- _Your goal_: Pull out each line of the records below that contains the word "průměr", and copy it.

- _Provided data_:

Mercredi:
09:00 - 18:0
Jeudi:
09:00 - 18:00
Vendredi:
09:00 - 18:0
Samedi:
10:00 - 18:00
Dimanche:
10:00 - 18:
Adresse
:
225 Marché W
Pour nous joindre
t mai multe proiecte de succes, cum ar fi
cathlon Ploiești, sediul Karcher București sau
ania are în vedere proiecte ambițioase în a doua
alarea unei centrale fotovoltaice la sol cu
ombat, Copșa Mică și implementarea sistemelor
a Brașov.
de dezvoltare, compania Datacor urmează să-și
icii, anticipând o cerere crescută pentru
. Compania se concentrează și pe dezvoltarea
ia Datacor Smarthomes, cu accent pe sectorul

--

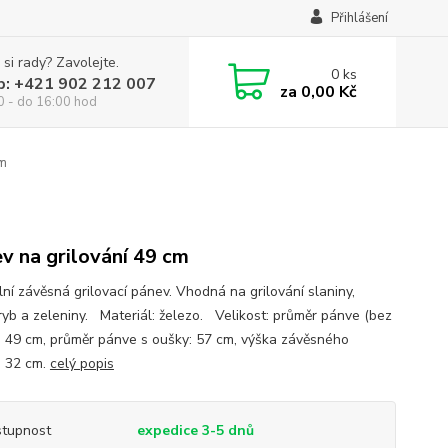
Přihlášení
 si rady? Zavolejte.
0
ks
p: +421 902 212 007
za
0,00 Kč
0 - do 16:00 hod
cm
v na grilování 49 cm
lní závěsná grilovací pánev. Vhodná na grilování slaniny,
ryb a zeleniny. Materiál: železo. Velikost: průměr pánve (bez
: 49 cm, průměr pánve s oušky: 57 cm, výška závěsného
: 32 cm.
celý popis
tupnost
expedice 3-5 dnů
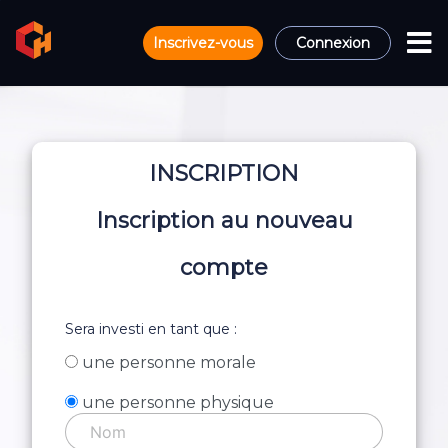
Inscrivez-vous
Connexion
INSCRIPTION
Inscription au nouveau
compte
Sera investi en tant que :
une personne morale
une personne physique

- _Response to this exercise_:
ryb a zeleniny. Materiál: železo. Velikost: průměr pánve (bez
: 49 cm, průměr pánve s oušky: 57 cm, výška závěsného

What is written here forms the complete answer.